▸ **GIVEN RECORDS**
######

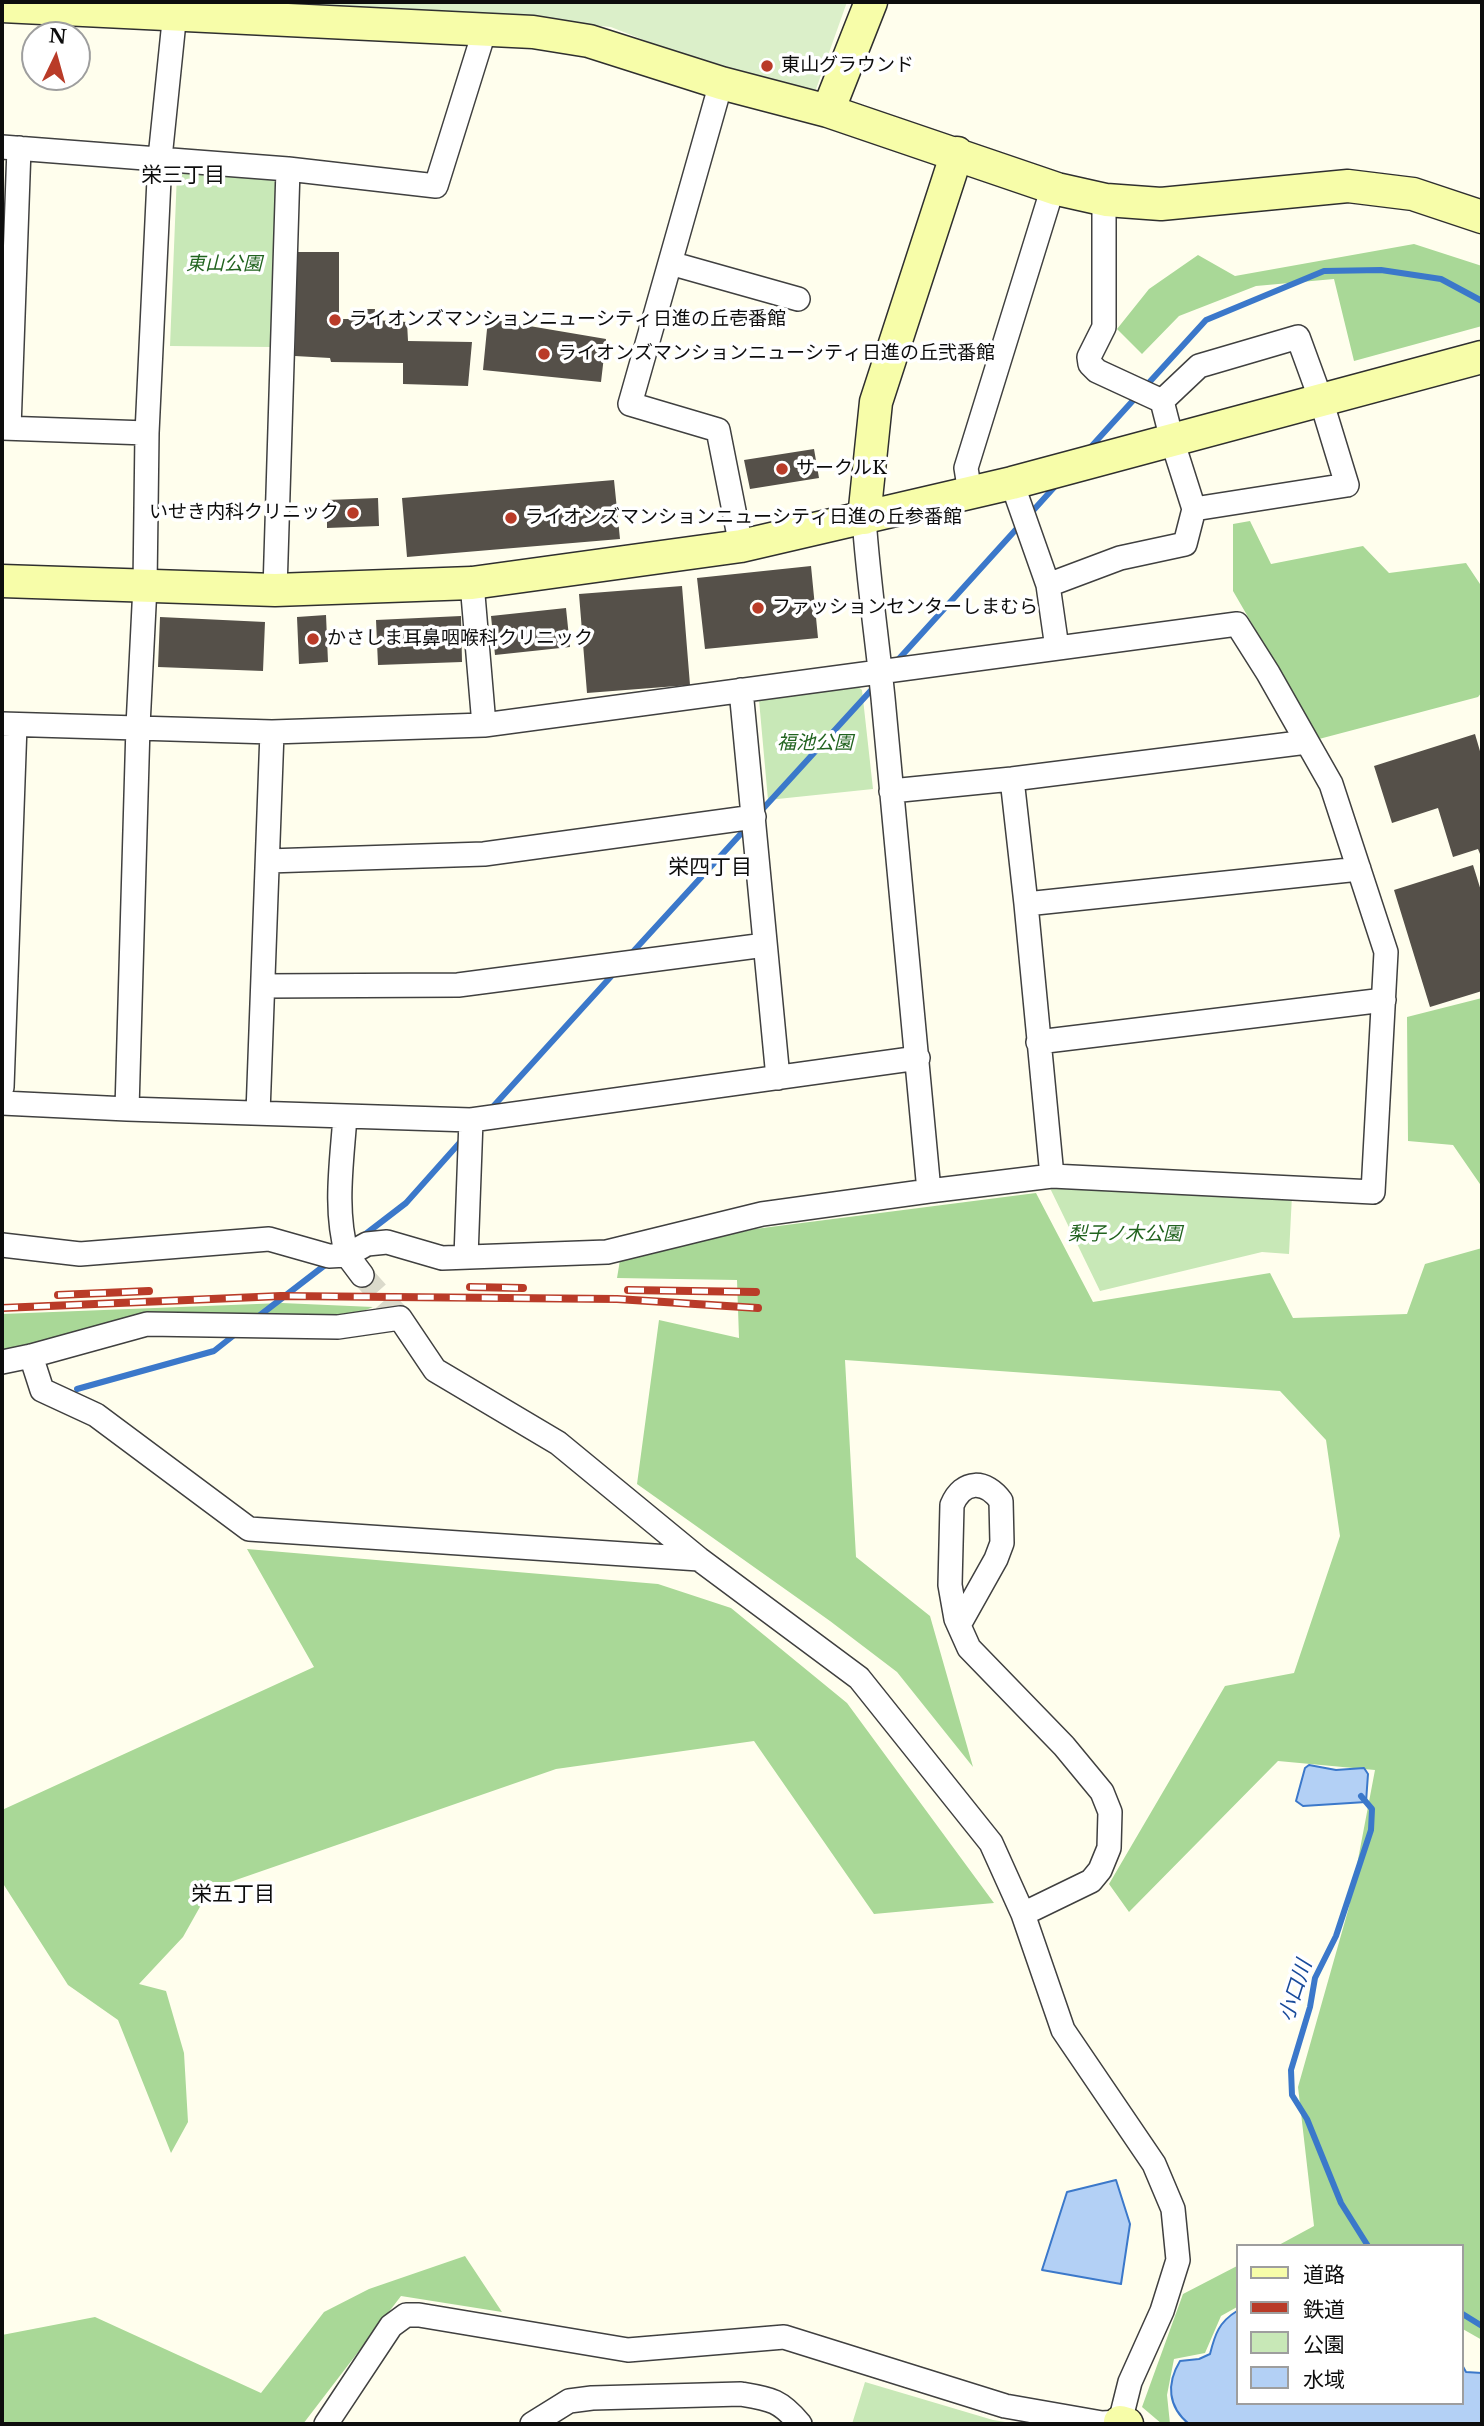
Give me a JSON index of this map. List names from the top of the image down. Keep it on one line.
{"districts":["栄三丁目","栄四丁目","栄五丁目"],"water":["小口川"],"parks":["東山公園","福池公園","梨子ノ木公園"],"places":["東山グラウンド","ライオンズマンションニューシティ日進の丘壱番館","ライオンズマンションニューシティ日進の丘弐番館","サークルK","いせき内科クリニック","ライオンズマンションニューシティ日進の丘参番館","ファッションセンターしまむら","かさしま耳鼻咽喉科クリニック"],"legend":["道路","鉄道","公園","水域"],"north":"top"}
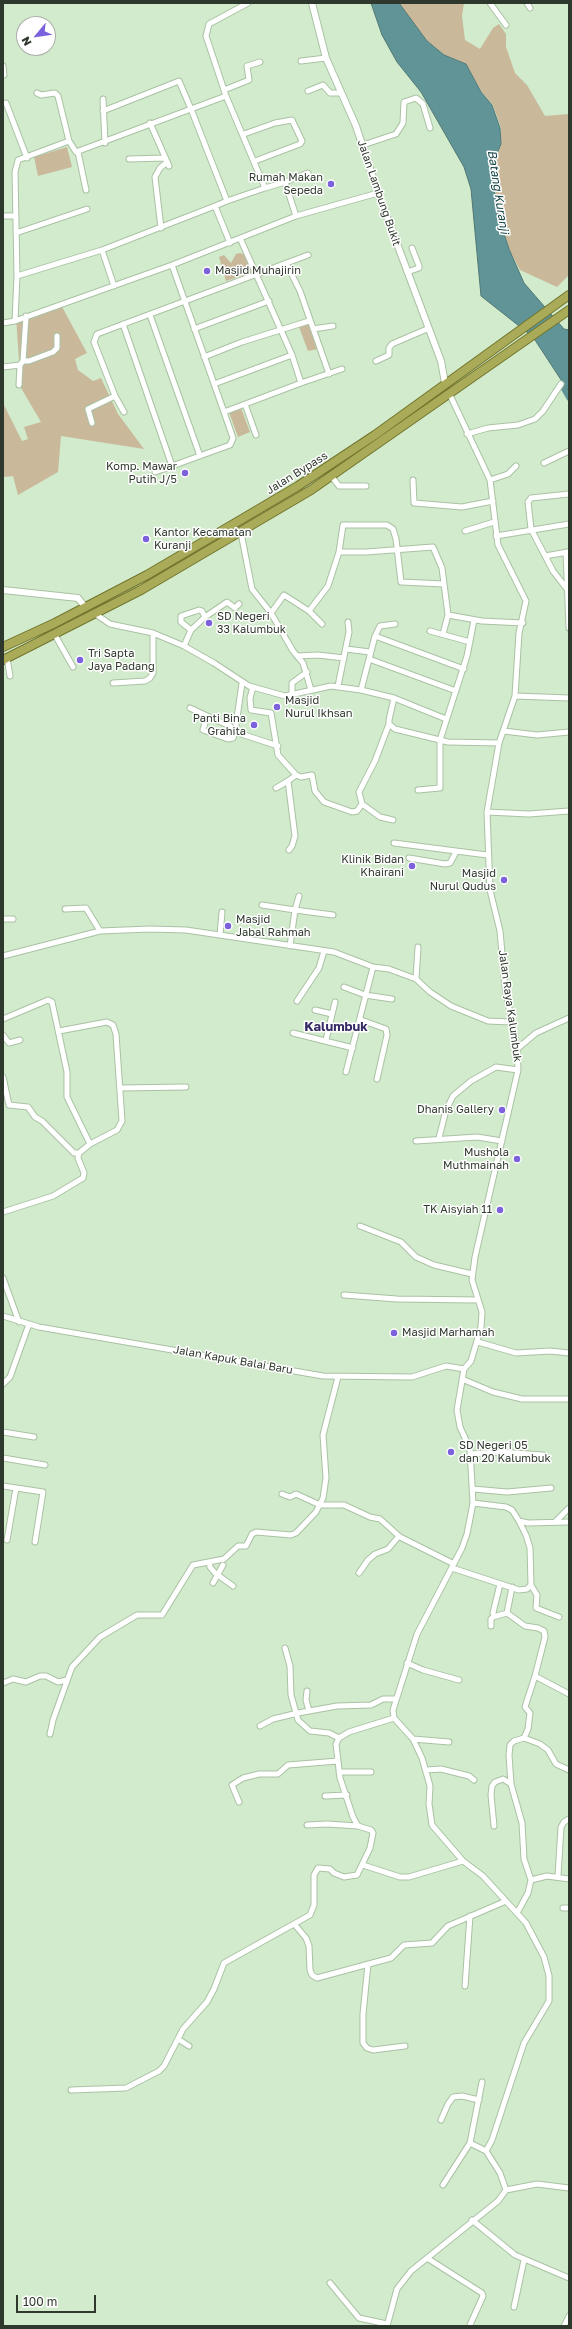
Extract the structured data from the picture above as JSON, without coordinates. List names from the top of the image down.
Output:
{
  "streets": {
    "highway": ["Jalan Bypass"],
    "street": ["Jalan Lambung Bukit", "Jalan Raya Kalumbuk", "Jalan Kapuk Balai Baru"]
  },
  "crossings": [
    ["Jalan Lambung Bukit", "Jalan Bypass"],
    ["Jalan Raya Kalumbuk", "Jalan Kapuk Balai Baru"]
  ],
  "districts": ["Kalumbuk"],
  "water": ["Batang Kuranji"],
  "places": [
    "Rumah Makan Sepeda",
    "Masjid Muhajirin",
    "Komp. Mawar Putih J/5",
    "Kantor Kecamatan Kuranji",
    "SD Negeri 33 Kalumbuk",
    "Tri Sapta Jaya Padang",
    "Masjid Nurul Ikhsan",
    "Panti Bina Grahita",
    "Klinik Bidan Khairani",
    "Masjid Nurul Qudus",
    "Masjid Jabal Rahmah",
    "Dhanis Gallery",
    "Mushola Muthmainah",
    "TK Aisyiah 11",
    "Masjid Marhamah",
    "SD Negeri 05 dan 20 Kalumbuk"
  ],
  "scale_bar": "100 m",
  "north": "bottom left"
}
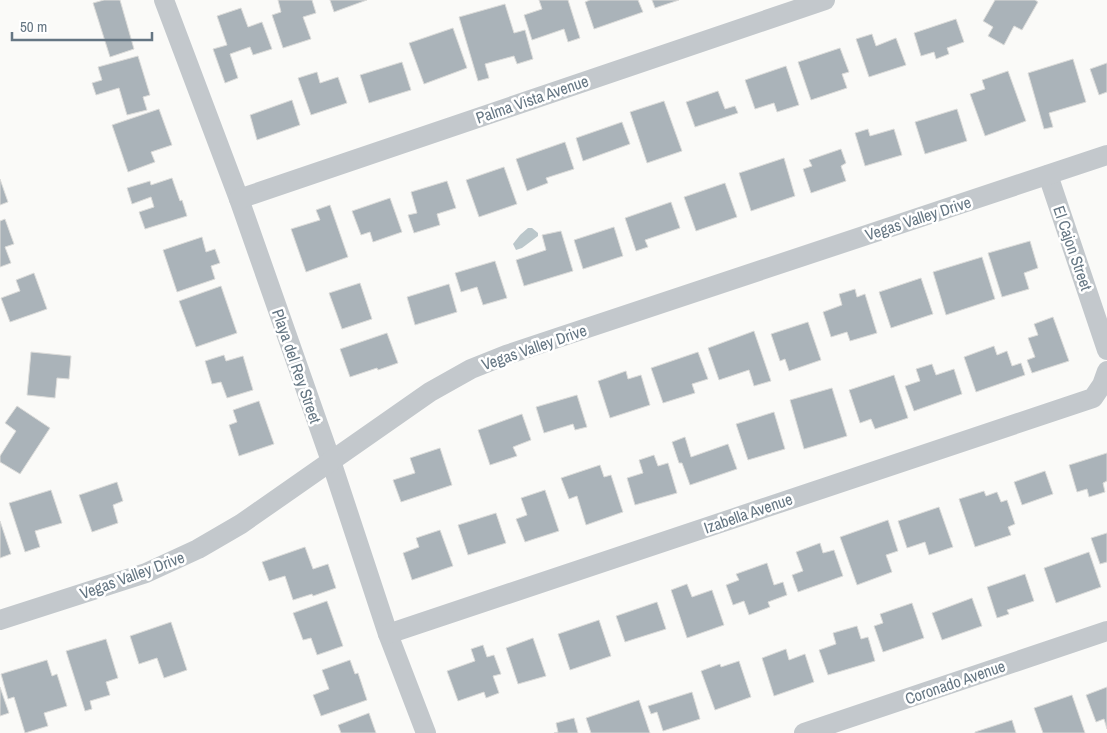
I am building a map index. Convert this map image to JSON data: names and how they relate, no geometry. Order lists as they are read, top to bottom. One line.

######

▸ **WORK TASK**
Word for word, restate all of the material, omitting the images.

▸ **RESPONSE TO THIS TASK**
Give me a JSON index of this map. List names from the top of the image down. Keep it on one line.
{"districts":["栄三丁目","栄四丁目","栄五丁目"],"water":["小口川"],"parks":["東山公園","福池公園","梨子ノ木公園"],"places":["東山グラウンド","ライオンズマンションニューシティ日進の丘壱番館","ライオンズマンションニューシティ日進の丘弐番館","サークルK","いせき内科クリニック","ライオンズマンションニューシティ日進の丘参番館","ファッションセンターしまむら","かさしま耳鼻咽喉科クリニック"],"legend":["道路","鉄道","公園","水域"],"north":"top"}
Extract the structured data from the picture above as JSON, without coordinates. List names from the top of the image down.
Output:
{
  "streets": {
    "highway": ["Jalan Bypass"],
    "street": ["Jalan Lambung Bukit", "Jalan Raya Kalumbuk", "Jalan Kapuk Balai Baru"]
  },
  "crossings": [
    ["Jalan Lambung Bukit", "Jalan Bypass"],
    ["Jalan Raya Kalumbuk", "Jalan Kapuk Balai Baru"]
  ],
  "districts": ["Kalumbuk"],
  "water": ["Batang Kuranji"],
  "places": [
    "Rumah Makan Sepeda",
    "Masjid Muhajirin",
    "Komp. Mawar Putih J/5",
    "Kantor Kecamatan Kuranji",
    "SD Negeri 33 Kalumbuk",
    "Tri Sapta Jaya Padang",
    "Masjid Nurul Ikhsan",
    "Panti Bina Grahita",
    "Klinik Bidan Khairani",
    "Masjid Nurul Qudus",
    "Masjid Jabal Rahmah",
    "Dhanis Gallery",
    "Mushola Muthmainah",
    "TK Aisyiah 11",
    "Masjid Marhamah",
    "SD Negeri 05 dan 20 Kalumbuk"
  ],
  "scale_bar": "100 m",
  "north": "bottom left"
}
I am building a map index. Convert this map image to JSON data: names and how they relate, no geometry. Order lists as they are read, top to bottom. One line.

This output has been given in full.